Strengths and limitations
Using consulting surgeons to identify insufficiently physically active individuals was an important strength of this study. Once identified, surgeons discussed the need for PA change with insufficiently active patients and referred them to the study. This approach was based on surgeons’ stated preferences, previously ascertained, for clear referral pathways into specialist behaviour change programs [41], and demonstrates how preventive health can be successfully embedded into routine ambulatory hospital care. The use of sequentially numbered study fliers permitted the calculation of the PA intervention interest and uptake. It is encouraging in this respect that one-third of the individuals made contact with the study team after referral by a surgeon, and almost 20% went on to undertake PA coaching of some type.
The uptake of the intervention itself is also promising given the opt-in procedure that was used and the eligibility criteria that were applied.
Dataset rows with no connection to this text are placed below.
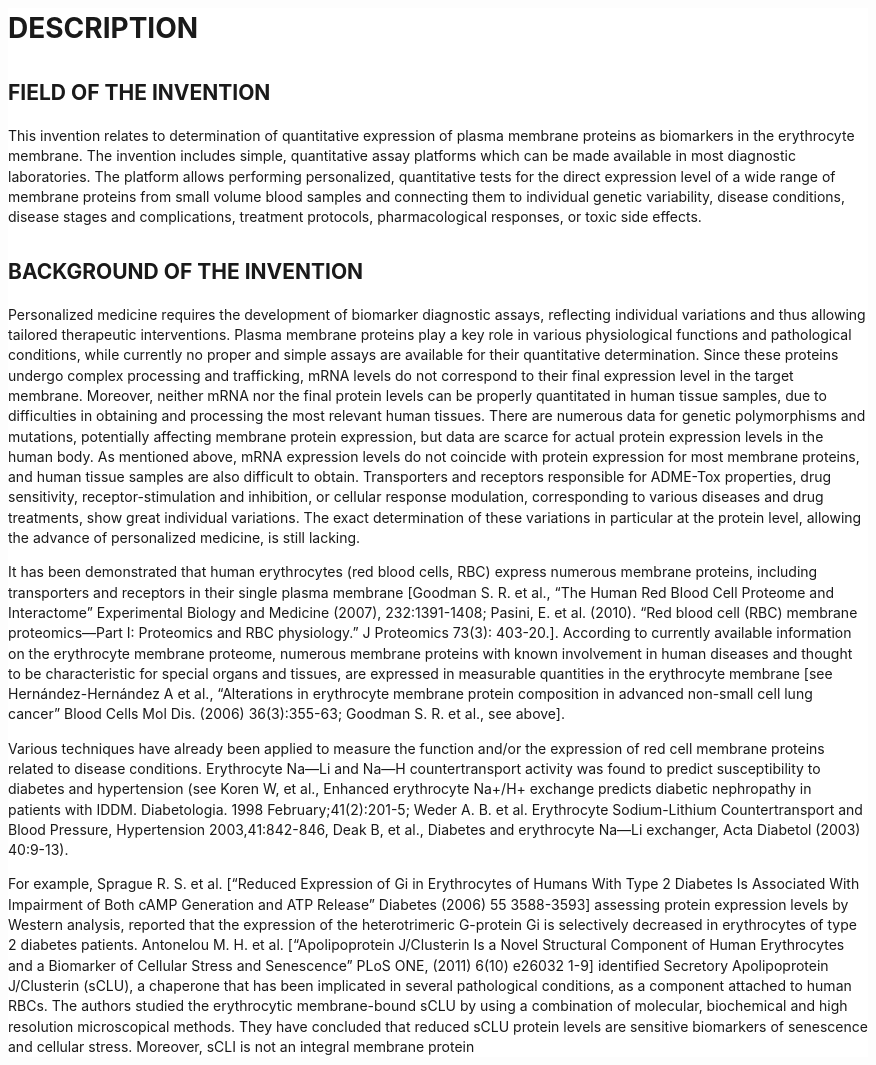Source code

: # DESCRIPTION

## FIELD OF THE INVENTION

This invention relates to determination of quantitative expression of plasma membrane proteins as biomarkers in the erythrocyte membrane. The invention includes simple, quantitative assay platforms which can be made available in most diagnostic laboratories. The platform allows performing personalized, quantitative tests for the direct expression level of a wide range of membrane proteins from small volume blood samples and connecting them to individual genetic variability, disease conditions, disease stages and complications, treatment protocols, pharmacological responses, or toxic side effects.

## BACKGROUND OF THE INVENTION

Personalized medicine requires the development of biomarker diagnostic assays, reflecting individual variations and thus allowing tailored therapeutic interventions. Plasma membrane proteins play a key role in various physiological functions and pathological conditions, while currently no proper and simple assays are available for their quantitative determination. Since these proteins undergo complex processing and trafficking, mRNA levels do not correspond to their final expression level in the target membrane. Moreover, neither mRNA nor the final protein levels can be properly quantitated in human tissue samples, due to difficulties in obtaining and processing the most relevant human tissues. There are numerous data for genetic polymorphisms and mutations, potentially affecting membrane protein expression, but data are scarce for actual protein expression levels in the human body. As mentioned above, mRNA expression levels do not coincide with protein expression for most membrane proteins, and human tissue samples are also difficult to obtain. Transporters and receptors responsible for ADME-Tox properties, drug sensitivity, receptor-stimulation and inhibition, or cellular response modulation, corresponding to various diseases and drug treatments, show great individual variations. The exact determination of these variations in particular at the protein level, allowing the advance of personalized medicine, is still lacking.

It has been demonstrated that human erythrocytes (red blood cells, RBC) express numerous membrane proteins, including transporters and receptors in their single plasma membrane [Goodman S. R. et al., “The Human Red Blood Cell Proteome and Interactome” Experimental Biology and Medicine (2007), 232:1391-1408; Pasini, E. et al. (2010). “Red blood cell (RBC) membrane proteomics—Part I: Proteomics and RBC physiology.” J Proteomics 73(3): 403-20.]. According to currently available information on the erythrocyte membrane proteome, numerous membrane proteins with known involvement in human diseases and thought to be characteristic for special organs and tissues, are expressed in measurable quantities in the erythrocyte membrane [see Hernández-Hernández A et al., “Alterations in erythrocyte membrane protein composition in advanced non-small cell lung cancer” Blood Cells Mol Dis. (2006) 36(3):355-63; Goodman S. R. et al., see above].

Various techniques have already been applied to measure the function and/or the expression of red cell membrane proteins related to disease conditions. Erythrocyte Na—Li and Na—H countertransport activity was found to predict susceptibility to diabetes and hypertension (see Koren W, et al., Enhanced erythrocyte Na+/H+ exchange predicts diabetic nephropathy in patients with IDDM. Diabetologia. 1998 February;41(2):201-5; Weder A. B. et al. Erythrocyte Sodium-Lithium Countertransport and Blood Pressure, Hypertension 2003,41:842-846, Deak B, et al., Diabetes and erythrocyte Na—Li exchanger, Acta Diabetol (2003) 40:9-13).

For example, Sprague R. S. et al. [“Reduced Expression of Gi in Erythrocytes of Humans With Type 2 Diabetes Is Associated With Impairment of Both cAMP Generation and ATP Release” Diabetes (2006) 55 3588-3593] assessing protein expression levels by Western analysis, reported that the expression of the heterotrimeric G-protein Gi is selectively decreased in erythrocytes of type 2 diabetes patients. Antonelou M. H. et al. [“Apolipoprotein J/Clusterin Is a Novel Structural Component of Human Erythrocytes and a Biomarker of Cellular Stress and Senescence” PLoS ONE, (2011) 6(10) e26032 1-9] identified Secretory Apolipoprotein J/Clusterin (sCLU), a chaperone that has been implicated in several pathological conditions, as a component attached to human RBCs. The authors studied the erythrocytic membrane-bound sCLU by using a combination of molecular, biochemical and high resolution microscopical methods. They have concluded that reduced sCLU protein levels are sensitive biomarkers of senescence and cellular stress. Moreover, sCLI is not an integral membrane protein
Many insufficiently active people are not ready to change important behaviours and are therefore unlikely to volunteer for a study such as this [42]. Nevertheless, the individuals who did enroll in the study still needed to make those changes and we were able to demonstrate effectiveness in this group due to the robust nature of the RCT study design. This strengthens confidence in the transferability and scalability of our findings. In the H4U study we demonstrated the efficacy of PA telephone coaching in self-selected sample of ambulatory care patients [14]; in this study we have demonstrated its effectiveness when used as the end point in a referral pathway starting with consultant surgeons working in ambulatory secondary care.
The participant retention rate in this study was high, with only 12 participants lost to follow-up. Intervention adherence rate was also high, with 96% of participants receiving all 5 sessions of telephone coaching. The use of objectively measured PA at all time points was a considerable strength of the study, offering precise estimates of PA intensity. For a regional hospital, delivering the PA intervention via telephone permitted extending the reach to both geographically and socially disadvantaged areas. A limitation of the study may be the involvement of only one hospital, though this permitted the continuation of a previous body of work towards integrating preventive health in that hospital. Additionally, the broad generalizability of these findings might be difficult because the majority of participants were female and obese.